[Supplied data start]

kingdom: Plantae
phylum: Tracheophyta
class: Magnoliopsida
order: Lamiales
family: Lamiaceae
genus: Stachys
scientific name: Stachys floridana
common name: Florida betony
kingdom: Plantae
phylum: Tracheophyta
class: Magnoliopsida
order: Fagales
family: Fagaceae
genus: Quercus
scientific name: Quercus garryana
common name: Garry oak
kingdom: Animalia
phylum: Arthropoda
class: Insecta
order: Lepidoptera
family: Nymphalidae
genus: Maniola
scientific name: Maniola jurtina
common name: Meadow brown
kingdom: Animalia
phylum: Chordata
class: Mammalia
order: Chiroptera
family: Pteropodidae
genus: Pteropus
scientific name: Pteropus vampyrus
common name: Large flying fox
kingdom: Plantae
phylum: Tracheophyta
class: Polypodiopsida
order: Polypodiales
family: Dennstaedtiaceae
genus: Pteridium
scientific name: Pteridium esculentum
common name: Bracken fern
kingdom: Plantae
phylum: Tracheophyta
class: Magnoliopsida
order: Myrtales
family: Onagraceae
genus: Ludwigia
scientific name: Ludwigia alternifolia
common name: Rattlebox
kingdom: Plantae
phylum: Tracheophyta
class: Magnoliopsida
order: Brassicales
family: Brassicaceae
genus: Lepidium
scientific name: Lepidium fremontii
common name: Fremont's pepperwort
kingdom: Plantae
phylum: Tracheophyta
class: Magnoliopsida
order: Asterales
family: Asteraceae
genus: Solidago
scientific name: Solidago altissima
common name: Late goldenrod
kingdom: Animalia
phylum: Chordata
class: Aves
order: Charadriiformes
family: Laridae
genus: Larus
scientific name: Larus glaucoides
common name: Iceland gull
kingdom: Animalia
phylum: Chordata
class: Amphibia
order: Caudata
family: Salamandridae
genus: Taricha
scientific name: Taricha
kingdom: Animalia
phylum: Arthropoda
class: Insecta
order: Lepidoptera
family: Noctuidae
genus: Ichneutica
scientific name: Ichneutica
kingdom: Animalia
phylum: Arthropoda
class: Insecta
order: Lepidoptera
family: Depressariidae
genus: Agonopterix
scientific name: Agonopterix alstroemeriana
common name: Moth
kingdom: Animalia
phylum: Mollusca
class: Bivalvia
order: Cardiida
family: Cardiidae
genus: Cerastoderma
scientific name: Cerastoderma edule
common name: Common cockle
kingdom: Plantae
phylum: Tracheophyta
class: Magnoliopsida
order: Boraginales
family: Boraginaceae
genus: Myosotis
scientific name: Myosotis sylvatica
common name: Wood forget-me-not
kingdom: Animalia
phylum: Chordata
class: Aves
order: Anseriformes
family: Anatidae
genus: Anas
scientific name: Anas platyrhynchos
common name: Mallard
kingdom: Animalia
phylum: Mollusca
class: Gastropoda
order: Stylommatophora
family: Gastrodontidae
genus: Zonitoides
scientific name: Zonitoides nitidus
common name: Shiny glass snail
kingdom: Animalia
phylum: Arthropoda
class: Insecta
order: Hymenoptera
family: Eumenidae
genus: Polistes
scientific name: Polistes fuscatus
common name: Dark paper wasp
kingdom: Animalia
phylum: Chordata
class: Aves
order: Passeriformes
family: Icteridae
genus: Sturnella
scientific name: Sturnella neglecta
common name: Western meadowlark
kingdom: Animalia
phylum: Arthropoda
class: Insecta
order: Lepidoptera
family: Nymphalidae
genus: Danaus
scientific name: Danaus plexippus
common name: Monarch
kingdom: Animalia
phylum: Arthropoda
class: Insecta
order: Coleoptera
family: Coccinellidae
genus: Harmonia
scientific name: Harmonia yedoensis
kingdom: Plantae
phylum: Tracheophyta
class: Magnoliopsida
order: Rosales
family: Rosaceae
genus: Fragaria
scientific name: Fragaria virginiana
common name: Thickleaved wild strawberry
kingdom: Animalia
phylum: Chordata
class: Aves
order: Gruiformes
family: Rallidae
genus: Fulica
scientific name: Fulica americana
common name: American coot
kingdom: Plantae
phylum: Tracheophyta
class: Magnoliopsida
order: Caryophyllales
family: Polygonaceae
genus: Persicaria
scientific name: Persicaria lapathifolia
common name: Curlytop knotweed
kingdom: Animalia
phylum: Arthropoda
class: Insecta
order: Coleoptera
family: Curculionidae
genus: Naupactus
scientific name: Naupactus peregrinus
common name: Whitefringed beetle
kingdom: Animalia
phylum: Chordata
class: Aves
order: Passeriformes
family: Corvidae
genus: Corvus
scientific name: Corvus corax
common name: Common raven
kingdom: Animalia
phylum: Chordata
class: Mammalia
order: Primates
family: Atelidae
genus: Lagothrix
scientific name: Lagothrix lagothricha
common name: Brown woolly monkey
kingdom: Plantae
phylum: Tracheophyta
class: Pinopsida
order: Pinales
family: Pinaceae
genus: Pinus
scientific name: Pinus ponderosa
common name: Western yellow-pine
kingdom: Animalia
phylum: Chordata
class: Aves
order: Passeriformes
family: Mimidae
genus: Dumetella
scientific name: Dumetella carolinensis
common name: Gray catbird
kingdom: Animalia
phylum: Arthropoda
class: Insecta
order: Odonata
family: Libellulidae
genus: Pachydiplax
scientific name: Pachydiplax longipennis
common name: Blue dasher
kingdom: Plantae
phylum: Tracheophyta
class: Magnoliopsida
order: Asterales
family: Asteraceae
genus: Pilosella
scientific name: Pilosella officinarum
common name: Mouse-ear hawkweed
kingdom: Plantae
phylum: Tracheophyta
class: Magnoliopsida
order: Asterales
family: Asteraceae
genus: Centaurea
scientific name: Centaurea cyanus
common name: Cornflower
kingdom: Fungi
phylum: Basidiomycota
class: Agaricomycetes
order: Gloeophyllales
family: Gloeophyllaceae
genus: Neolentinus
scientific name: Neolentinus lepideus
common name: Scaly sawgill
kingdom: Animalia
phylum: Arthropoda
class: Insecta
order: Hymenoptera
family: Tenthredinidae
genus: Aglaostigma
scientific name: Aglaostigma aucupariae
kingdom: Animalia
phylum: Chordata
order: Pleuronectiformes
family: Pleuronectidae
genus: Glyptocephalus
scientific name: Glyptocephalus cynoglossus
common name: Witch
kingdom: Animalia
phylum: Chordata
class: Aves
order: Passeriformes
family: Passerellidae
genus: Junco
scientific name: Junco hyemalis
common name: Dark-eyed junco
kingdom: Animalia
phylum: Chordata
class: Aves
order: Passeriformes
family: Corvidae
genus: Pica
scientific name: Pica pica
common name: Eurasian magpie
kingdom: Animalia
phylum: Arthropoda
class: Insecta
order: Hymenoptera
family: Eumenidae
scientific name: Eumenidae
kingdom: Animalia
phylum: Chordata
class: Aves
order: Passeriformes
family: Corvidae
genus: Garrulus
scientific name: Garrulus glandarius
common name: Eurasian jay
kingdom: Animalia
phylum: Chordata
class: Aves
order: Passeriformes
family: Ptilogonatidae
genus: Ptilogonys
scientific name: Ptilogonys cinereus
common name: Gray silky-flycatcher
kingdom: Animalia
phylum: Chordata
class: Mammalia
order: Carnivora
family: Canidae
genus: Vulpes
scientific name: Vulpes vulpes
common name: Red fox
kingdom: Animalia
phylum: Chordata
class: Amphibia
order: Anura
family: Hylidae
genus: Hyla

[Supplied data end]

[To do] Reproduce the records with every "common name" changed to "vernacular name", leaving everything else identical.

[The completed task]
kingdom: Plantae
phylum: Tracheophyta
class: Magnoliopsida
order: Lamiales
family: Lamiaceae
genus: Stachys
scientific name: Stachys floridana
vernacular name: Florida betony
kingdom: Plantae
phylum: Tracheophyta
class: Magnoliopsida
order: Fagales
family: Fagaceae
genus: Quercus
scientific name: Quercus garryana
vernacular name: Garry oak
kingdom: Animalia
phylum: Arthropoda
class: Insecta
order: Lepidoptera
family: Nymphalidae
genus: Maniola
scientific name: Maniola jurtina
vernacular name: Meadow brown
kingdom: Animalia
phylum: Chordata
class: Mammalia
order: Chiroptera
family: Pteropodidae
genus: Pteropus
scientific name: Pteropus vampyrus
vernacular name: Large flying fox
kingdom: Plantae
phylum: Tracheophyta
class: Polypodiopsida
order: Polypodiales
family: Dennstaedtiaceae
genus: Pteridium
scientific name: Pteridium esculentum
vernacular name: Bracken fern
kingdom: Plantae
phylum: Tracheophyta
class: Magnoliopsida
order: Myrtales
family: Onagraceae
genus: Ludwigia
scientific name: Ludwigia alternifolia
vernacular name: Rattlebox
kingdom: Plantae
phylum: Tracheophyta
class: Magnoliopsida
order: Brassicales
family: Brassicaceae
genus: Lepidium
scientific name: Lepidium fremontii
vernacular name: Fremont's pepperwort
kingdom: Plantae
phylum: Tracheophyta
class: Magnoliopsida
order: Asterales
family: Asteraceae
genus: Solidago
scientific name: Solidago altissima
vernacular name: Late goldenrod
kingdom: Animalia
phylum: Chordata
class: Aves
order: Charadriiformes
family: Laridae
genus: Larus
scientific name: Larus glaucoides
vernacular name: Iceland gull
kingdom: Animalia
phylum: Chordata
class: Amphibia
order: Caudata
family: Salamandridae
genus: Taricha
scientific name: Taricha
kingdom: Animalia
phylum: Arthropoda
class: Insecta
order: Lepidoptera
family: Noctuidae
genus: Ichneutica
scientific name: Ichneutica
kingdom: Animalia
phylum: Arthropoda
class: Insecta
order: Lepidoptera
family: Depressariidae
genus: Agonopterix
scientific name: Agonopterix alstroemeriana
vernacular name: Moth
kingdom: Animalia
phylum: Mollusca
class: Bivalvia
order: Cardiida
family: Cardiidae
genus: Cerastoderma
scientific name: Cerastoderma edule
vernacular name: Common cockle
kingdom: Plantae
phylum: Tracheophyta
class: Magnoliopsida
order: Boraginales
family: Boraginaceae
genus: Myosotis
scientific name: Myosotis sylvatica
vernacular name: Wood forget-me-not
kingdom: Animalia
phylum: Chordata
class: Aves
order: Anseriformes
family: Anatidae
genus: Anas
scientific name: Anas platyrhynchos
vernacular name: Mallard
kingdom: Animalia
phylum: Mollusca
class: Gastropoda
order: Stylommatophora
family: Gastrodontidae
genus: Zonitoides
scientific name: Zonitoides nitidus
vernacular name: Shiny glass snail
kingdom: Animalia
phylum: Arthropoda
class: Insecta
order: Hymenoptera
family: Eumenidae
genus: Polistes
scientific name: Polistes fuscatus
vernacular name: Dark paper wasp
kingdom: Animalia
phylum: Chordata
class: Aves
order: Passeriformes
family: Icteridae
genus: Sturnella
scientific name: Sturnella neglecta
vernacular name: Western meadowlark
kingdom: Animalia
phylum: Arthropoda
class: Insecta
order: Lepidoptera
family: Nymphalidae
genus: Danaus
scientific name: Danaus plexippus
vernacular name: Monarch
kingdom: Animalia
phylum: Arthropoda
class: Insecta
order: Coleoptera
family: Coccinellidae
genus: Harmonia
scientific name: Harmonia yedoensis
kingdom: Plantae
phylum: Tracheophyta
class: Magnoliopsida
order: Rosales
family: Rosaceae
genus: Fragaria
scientific name: Fragaria virginiana
vernacular name: Thickleaved wild strawberry
kingdom: Animalia
phylum: Chordata
class: Aves
order: Gruiformes
family: Rallidae
genus: Fulica
scientific name: Fulica americana
vernacular name: American coot
kingdom: Plantae
phylum: Tracheophyta
class: Magnoliopsida
order: Caryophyllales
family: Polygonaceae
genus: Persicaria
scientific name: Persicaria lapathifolia
vernacular name: Curlytop knotweed
kingdom: Animalia
phylum: Arthropoda
class: Insecta
order: Coleoptera
family: Curculionidae
genus: Naupactus
scientific name: Naupactus peregrinus
vernacular name: Whitefringed beetle
kingdom: Animalia
phylum: Chordata
class: Aves
order: Passeriformes
family: Corvidae
genus: Corvus
scientific name: Corvus corax
vernacular name: Common raven
kingdom: Animalia
phylum: Chordata
class: Mammalia
order: Primates
family: Atelidae
genus: Lagothrix
scientific name: Lagothrix lagothricha
vernacular name: Brown woolly monkey
kingdom: Plantae
phylum: Tracheophyta
class: Pinopsida
order: Pinales
family: Pinaceae
genus: Pinus
scientific name: Pinus ponderosa
vernacular name: Western yellow-pine
kingdom: Animalia
phylum: Chordata
class: Aves
order: Passeriformes
family: Mimidae
genus: Dumetella
scientific name: Dumetella carolinensis
vernacular name: Gray catbird
kingdom: Animalia
phylum: Arthropoda
class: Insecta
order: Odonata
family: Libellulidae
genus: Pachydiplax
scientific name: Pachydiplax longipennis
vernacular name: Blue dasher
kingdom: Plantae
phylum: Tracheophyta
class: Magnoliopsida
order: Asterales
family: Asteraceae
genus: Pilosella
scientific name: Pilosella officinarum
vernacular name: Mouse-ear hawkweed
kingdom: Plantae
phylum: Tracheophyta
class: Magnoliopsida
order: Asterales
family: Asteraceae
genus: Centaurea
scientific name: Centaurea cyanus
vernacular name: Cornflower
kingdom: Fungi
phylum: Basidiomycota
class: Agaricomycetes
order: Gloeophyllales
family: Gloeophyllaceae
genus: Neolentinus
scientific name: Neolentinus lepideus
vernacular name: Scaly sawgill
kingdom: Animalia
phylum: Arthropoda
class: Insecta
order: Hymenoptera
family: Tenthredinidae
genus: Aglaostigma
scientific name: Aglaostigma aucupariae
kingdom: Animalia
phylum: Chordata
order: Pleuronectiformes
family: Pleuronectidae
genus: Glyptocephalus
scientific name: Glyptocephalus cynoglossus
vernacular name: Witch
kingdom: Animalia
phylum: Chordata
class: Aves
order: Passeriformes
family: Passerellidae
genus: Junco
scientific name: Junco hyemalis
vernacular name: Dark-eyed junco
kingdom: Animalia
phylum: Chordata
class: Aves
order: Passeriformes
family: Corvidae
genus: Pica
scientific name: Pica pica
vernacular name: Eurasian magpie
kingdom: Animalia
phylum: Arthropoda
class: Insecta
order: Hymenoptera
family: Eumenidae
scientific name: Eumenidae
kingdom: Animalia
phylum: Chordata
class: Aves
order: Passeriformes
family: Corvidae
genus: Garrulus
scientific name: Garrulus glandarius
vernacular name: Eurasian jay
kingdom: Animalia
phylum: Chordata
class: Aves
order: Passeriformes
family: Ptilogonatidae
genus: Ptilogonys
scientific name: Ptilogonys cinereus
vernacular name: Gray silky-flycatcher
kingdom: Animalia
phylum: Chordata
class: Mammalia
order: Carnivora
family: Canidae
genus: Vulpes
scientific name: Vulpes vulpes
vernacular name: Red fox
kingdom: Animalia
phylum: Chordata
class: Amphibia
order: Anura
family: Hylidae
genus: Hyla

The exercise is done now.